L’accudimento inter-specie: un istinto evolutivo umano
Il rapporto dei ricercatori Laura Gillet ed Enikő Kubinyi introduce una prospettiva affascinante: l’educazione dei cani può coesistere armoniosamente con quella dei figli, suggerendo che gli esseri umani potrebbero essersi evoluti con un’innata propensione a prendersi cura degli altri, indipendentemente dalla specie di appartenenza. Questa visione sfida la percezione comune secondo cui l’affetto e le risorse dedicate agli animali domestici siano una mera sostituzione di quelle destinate ai figli, proponendo invece che il nostro istinto di accudimento sia una caratteristica fondamentale e versatile della specie umana, capace di estendersi oltre i confini biologici.
In un’epoca in cui la società occidentale è sempre più caratterizzata dall’invecchiamento della popolazione e da un’epidemia di isolamento che minaccia la nostra salute fisica e mentale, è cruciale riconoscere il ruolo che gli animali domestici, come Capitan Jack e Juju, stanno assumendo. Essi non sono semplicemente dei surrogati dei bambini che non abbiamo mai avuto; sono, a tutti gli effetti, membri essenziali della famiglia.
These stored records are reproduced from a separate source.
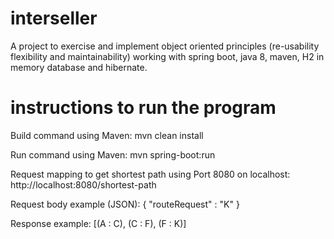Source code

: # interseller

A project to exercise and implement object oriented principles (re-usability flexibility and maintainability) working with spring boot, java 8, maven, H2 in memory database and hibernate.

# instructions to run the program

Build command using Maven:
      mvn clean install


Run command using Maven:
      mvn spring-boot:run


Request mapping to get shortest path using Port 8080 on localhost:
      http://localhost:8080/shortest-path


Request body example (JSON):
      {
          "routeRequest" : "K"
      }


Response example:
      [(A : C), (C : F), (F : K)]
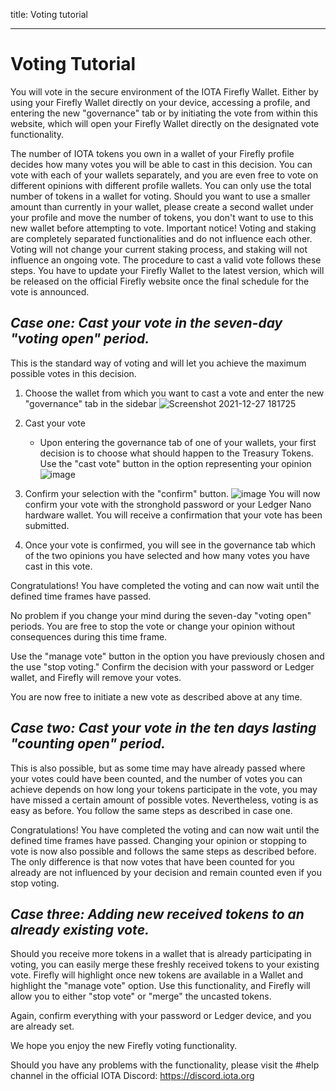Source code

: title: Voting tutorial


---
# Voting Tutorial

You will vote in the secure environment of the IOTA Firefly Wallet. Either by using your Firefly Wallet directly on your device, accessing a profile, and entering the new "governance" tab or by initiating the vote from within this website, which will open your Firefly Wallet directly on the designated vote functionality.

The number of IOTA tokens you own in a wallet of your Firefly profile decides how many votes you will be able to cast in this decision.
You can vote with each of your wallets separately, and you are even free to vote on different opinions with different profile wallets.
You can only use the total number of tokens in a wallet for voting. Should you want to use a smaller amount than currently in your wallet, please create a second wallet under your profile and move the number of tokens, you don't want to use to this new wallet before attempting to vote.
Important notice! Voting and staking are completely separated functionalities and do not influence each other. Voting will not change your current staking process, and staking will not influence an ongoing vote.
The procedure to cast a valid vote follows these steps. 
You have to update your Firefly Wallet to the latest version, which will be released on the official Firefly website once the final schedule for the vote is announced.

## *Case one: Cast your vote in the seven-day "voting open" period.*

This is the standard way of voting and will let you achieve the maximum possible votes in this decision.
1. Choose the wallet from which you want to cast a vote and enter the new "governance" tab in the sidebar
![Screenshot 2021-12-27 181725](https://user-images.githubusercontent.com/77154511/147462221-05b55137-99fd-4911-83af-2fe658a2b339.png)

2. Cast your vote
    - Upon entering the governance tab of one of your wallets, your first decision is to choose what should happen to the Treasury Tokens. Use the "cast vote" button in the option representing your opinion
![image](https://user-images.githubusercontent.com/77154511/147327259-7871d50b-02b0-4405-9dc5-1e95d5bcdad0.png)
    
3. Confirm your selection with the "confirm" button.
![image](https://user-images.githubusercontent.com/77154511/147327657-bb0fd8e8-08f4-4345-a0bc-c1808ef55129.png)
You will now confirm your vote with the stronghold password or your Ledger Nano hardware wallet.
You will receive a confirmation that your vote has been submitted.
 

4. Once your vote is confirmed, you will see in the governance tab which of the two opinions you have selected and how many votes you have cast in this vote.

Congratulations! You have completed the voting and can now wait until the defined time frames have passed.

No problem if you change your mind during the seven-day "voting open" periods. You are free to stop the vote or change your opinion without consequences during this time frame.

Use the "manage vote" button in the option you have previously chosen and the use "stop voting." Confirm the decision with your password or Ledger wallet, and Firefly will remove your votes.

You are now free to initiate a new vote as described above at any time.


## *Case two: Cast your vote in the ten days lasting "counting open" period.*

This is also possible, but as some time may have already passed where your votes could have been counted, and the number of votes you can achieve depends on how long your tokens participate in the vote, you may have missed a certain amount of possible votes.
Nevertheless, voting is as easy as before. You follow the same steps as described in case one.

Congratulations! You have completed the voting and can now wait until the defined time frames have passed.
Changing your opinion or stopping to vote is now also possible and follows the same steps as described before. The only difference is that now votes that have been counted for you already are not influenced by your decision and remain counted even if you stop voting.

## *Case three: Adding new received tokens to an already existing vote.*

Should you receive more tokens in a wallet that is already participating in voting, you can easily merge these freshly received tokens to your existing vote.
Firefly will highlight once new tokens are available in a Wallet and highlight the "manage vote" option.
Use this functionality, and Firefly will allow you to either "stop vote" or "merge" the uncasted tokens.

Again, confirm everything with your password or Ledger device, and you are already set.

We hope you enjoy the new Firefly voting functionality.

Should you have any problems with the functionality, please visit the #help channel in the official IOTA Discord: https://discord.iota.org
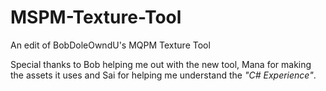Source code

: # MSPM-Texture-Tool
An edit of BobDoleOwndU's MQPM Texture Tool

Special thanks to Bob helping me out with the new tool, Mana for making the assets it uses and Sai for helping me understand the *"C# Experience"*.
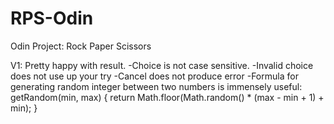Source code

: # RPS-Odin
Odin Project: Rock Paper Scissors

V1: Pretty happy with result.
-Choice is not case sensitive.
-Invalid choice does not use up your try
-Cancel does not produce error
-Formula for generating random integer between two numbers is immensely useful:
        getRandom(min, max) {
            return Math.floor(Math.random() * (max - min + 1) + min);
        }
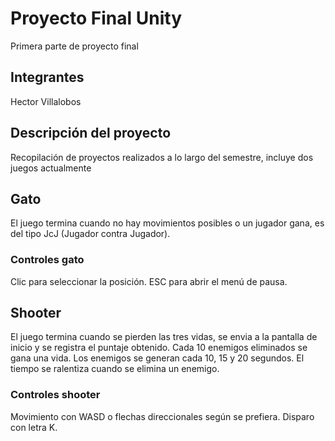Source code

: # Proyecto Final Unity

 Primera parte de proyecto final

## Integrantes

Hector Villalobos

## Descripción del proyecto

Recopilación de proyectos realizados a lo largo del semestre, incluye dos juegos actualmente

## Gato

El juego termina cuando no hay movimientos posibles o un jugador gana, es del tipo JcJ (Jugador contra Jugador).

### Controles gato

Clic para seleccionar la posición.
ESC para abrir el menú de pausa.

## Shooter

El juego termina cuando se pierden las tres vidas, se envia a la pantalla de inicio y se registra el puntaje obtenido.
Cada 10 enemigos eliminados se gana una vida.
Los enemigos se generan cada 10, 15 y 20 segundos.
El tiempo se ralentiza cuando se elimina un enemigo.

### Controles shooter

Movimiento con WASD o flechas direccionales según se prefiera.
Disparo con letra K.
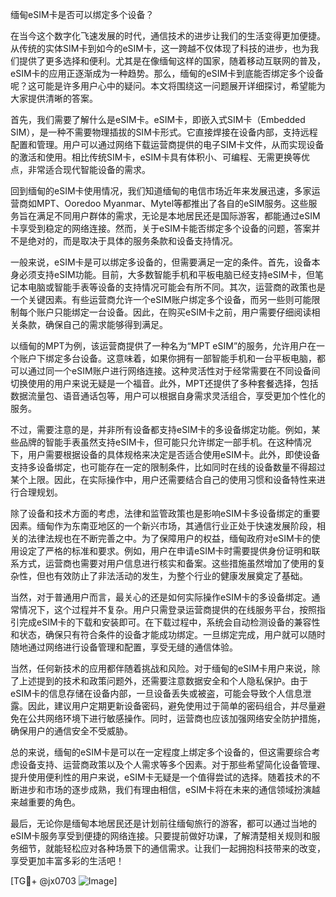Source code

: 缅甸eSIM卡是否可以绑定多个设备？

在当今这个数字化飞速发展的时代，通信技术的进步让我们的生活变得更加便捷。从传统的实体SIM卡到如今的eSIM卡，这一跨越不仅体现了科技的进步，也为我们提供了更多选择和便利。尤其是在像缅甸这样的国家，随着移动互联网的普及，eSIM卡的应用正逐渐成为一种趋势。那么，缅甸的eSIM卡到底能否绑定多个设备呢？这可能是许多用户心中的疑问。本文将围绕这一问题展开详细探讨，希望能为大家提供清晰的答案。

首先，我们需要了解什么是eSIM卡。eSIM卡，即嵌入式SIM卡（Embedded SIM），是一种不需要物理插拔的SIM卡形式。它直接焊接在设备内部，支持远程配置和管理。用户可以通过网络下载运营商提供的电子SIM卡文件，从而实现设备的激活和使用。相比传统SIM卡，eSIM卡具有体积小、可编程、无需更换等优点，非常适合现代智能设备的需求。

回到缅甸的eSIM卡使用情况，我们知道缅甸的电信市场近年来发展迅速，多家运营商如MPT、Ooredoo Myanmar、Mytel等都推出了各自的eSIM服务。这些服务旨在满足不同用户群体的需求，无论是本地居民还是国际游客，都能通过eSIM卡享受到稳定的网络连接。然而，关于eSIM卡能否绑定多个设备的问题，答案并不是绝对的，而是取决于具体的服务条款和设备支持情况。

一般来说，eSIM卡是可以绑定多设备的，但需要满足一定的条件。首先，设备本身必须支持eSIM功能。目前，大多数智能手机和平板电脑已经支持eSIM卡，但笔记本电脑或智能手表等设备的支持情况可能会有所不同。其次，运营商的政策也是一个关键因素。有些运营商允许一个eSIM账户绑定多个设备，而另一些则可能限制每个账户只能绑定一台设备。因此，在购买eSIM卡之前，用户需要仔细阅读相关条款，确保自己的需求能够得到满足。

以缅甸的MPT为例，该运营商提供了一种名为“MPT eSIM”的服务，允许用户在一个账户下绑定多台设备。这意味着，如果你拥有一部智能手机和一台平板电脑，都可以通过同一个eSIM账户进行网络连接。这种灵活性对于经常需要在不同设备间切换使用的用户来说无疑是一个福音。此外，MPT还提供了多种套餐选择，包括数据流量包、语音通话包等，用户可以根据自身需求灵活组合，享受更加个性化的服务。

不过，需要注意的是，并非所有设备都支持eSIM卡的多设备绑定功能。例如，某些品牌的智能手表虽然支持eSIM卡，但可能只允许绑定一部手机。在这种情况下，用户需要根据设备的具体规格来决定是否适合使用eSIM卡。此外，即使设备支持多设备绑定，也可能存在一定的限制条件，比如同时在线的设备数量不得超过某个上限。因此，在实际操作中，用户还需要结合自己的使用习惯和设备特性来进行合理规划。

除了设备和技术方面的考虑，法律和监管政策也是影响eSIM卡多设备绑定的重要因素。缅甸作为东南亚地区的一个新兴市场，其通信行业正处于快速发展阶段，相关的法律法规也在不断完善之中。为了保障用户的权益，缅甸政府对eSIM卡的使用设定了严格的标准和要求。例如，用户在申请eSIM卡时需要提供身份证明和联系方式，运营商也需要对用户信息进行核实和备案。这些措施虽然增加了使用的复杂性，但也有效防止了非法活动的发生，为整个行业的健康发展奠定了基础。

当然，对于普通用户而言，最关心的还是如何实际操作eSIM卡的多设备绑定。通常情况下，这个过程并不复杂。用户只需登录运营商提供的在线服务平台，按照指引完成eSIM卡的下载和安装即可。在下载过程中，系统会自动检测设备的兼容性和状态，确保只有符合条件的设备才能成功绑定。一旦绑定完成，用户就可以随时随地通过网络进行设备管理和配置，享受无缝的通信体验。

当然，任何新技术的应用都伴随着挑战和风险。对于缅甸的eSIM卡用户来说，除了上述提到的技术和政策问题外，还需要注意数据安全和个人隐私保护。由于eSIM卡的信息存储在设备内部，一旦设备丢失或被盗，可能会导致个人信息泄露。因此，建议用户定期更新设备密码，避免使用过于简单的密码组合，并尽量避免在公共网络环境下进行敏感操作。同时，运营商也应该加强网络安全防护措施，确保用户的通信安全不受威胁。

总的来说，缅甸的eSIM卡是可以在一定程度上绑定多个设备的，但这需要综合考虑设备支持、运营商政策以及个人需求等多个因素。对于那些希望简化设备管理、提升使用便利性的用户来说，eSIM卡无疑是一个值得尝试的选择。随着技术的不断进步和市场的逐步成熟，我们有理由相信，eSIM卡将在未来的通信领域扮演越来越重要的角色。

最后，无论你是缅甸本地居民还是计划前往缅甸旅行的游客，都可以通过当地的eSIM卡服务享受到便捷的网络连接。只要提前做好功课，了解清楚相关规则和服务细节，就能轻松应对各种场景下的通信需求。让我们一起拥抱科技带来的改变，享受更加丰富多彩的生活吧！

[TG💪+ @jx0703 ![Image](https://github.com/user-attachments/assets/dbca1d08-cadb-493c-b0ec-ad6f7a83f270)]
La loro presenza offre compagnia, riduce lo stress e, a modo loro, si prendono cura di noi, fornendo supporto emotivo e un senso di connessione che può mitigare gli effetti deleteri della solitudine. Questo fenomeno evidenzia una ridefinizione del concetto di famiglia, dove il legame affettivo e l’interdipendenza non sono più limitati ai soli rapporti di parentela umana, ma si estendono a includere anche i nostri preziosi compagni animali.
La ricerca è stata pubblicata sull’European Psychologist.